Squid was based on Baumbach’s own parents’ divorce, and he seems to be doing something similarly semi-autobiographical here. Charlie (Adam Driver) is a respected New York theatre director and Nicole (Scarlett Johansson) is both a film actor and the daughter of a TV star, just like Baumbach’s former partner Jennifer Jason Leigh. 

That’s the foundation, but these characters are their own people they’ve worked together for a decade, and they have a young son (Juliet, Naked’s Azhy Robertson) whom they’re trying very hard to protect from the fallout of their divorce. But Nicole takes a gig in Los Angeles while Charlie stays behind to work in New York, lawyers get involved, and hasty decisions become emotional hand grenades waiting to explode at the worst possible time.

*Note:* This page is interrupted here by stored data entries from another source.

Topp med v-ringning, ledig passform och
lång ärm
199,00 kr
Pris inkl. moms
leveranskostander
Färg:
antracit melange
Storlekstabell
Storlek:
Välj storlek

Driver and Johansson are both remarkable at showing us the separate but mirrored struggles Charlie and Nicole endure as they figure out who they are to each other, and Baumbach captures the tiny, personal horror of understanding that someone you currently loathe will never fully leave your life. 

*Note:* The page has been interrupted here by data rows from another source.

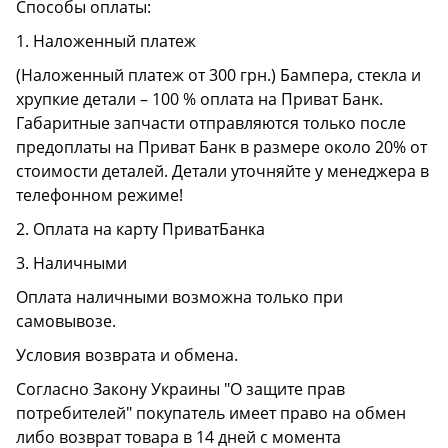
Способы оплаты:
1. Наложенный платеж
(Наложенный платеж от 300 грн.) Бампера, стекла и
хрупкие детали – 100 % оплата на Приват Банк.
Габаритные запчасти отправляются только после
предоплаты на Приват Банк в размере около 20% от
стоимости деталей. Детали уточняйте у менеджера в
телефонном режиме!
2. Оплата на карту ПриватБанка
3. Наличными
Оплата наличными возможна только при
самовывозе.
Условия возврата и обмена.
Согласно Закону Украины "О защите прав
потребителей" покупатель имеет право на обмен
либо возврат товара в 14 дней с момента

There’s a precision and an empathy in every moment that makes the specific feel universal Baumbach is also open to the little absurdities in his characters’ worlds, like the way the narcissistic buzz of Charlie’s theatre company in New York mirrors the inane chatter in Nicole’s L.A. sphere. And when things get serious, he sits back and lets his actors do whatever they need to do, and it’s devastating. 

Like a lot of Baumbach’s domestic studies, Marriage Story evokes comparisons to Woody Allen’s best work – but I’d argue that Baumbach has long since eclipsed Allen as a filmmaker. Maybe it’s because Allen has calcified over the decades, while Baumbach keeps on growing as an artist. Or maybe it’s simply because Baumbach’s characters aren’t just selfish monsters who excuse their behaviour by pointing out that we live in an amoral and uncaring universe. Baumbach’s characters are good people, or are trying to be it’s the universe that’s the problem.

This is one of the best movies of the year, and it’s a damn shame most people will see it on Netflix. It needs to be experienced in the dark, with a crowd, all of us sniffling – or holding our breath – together.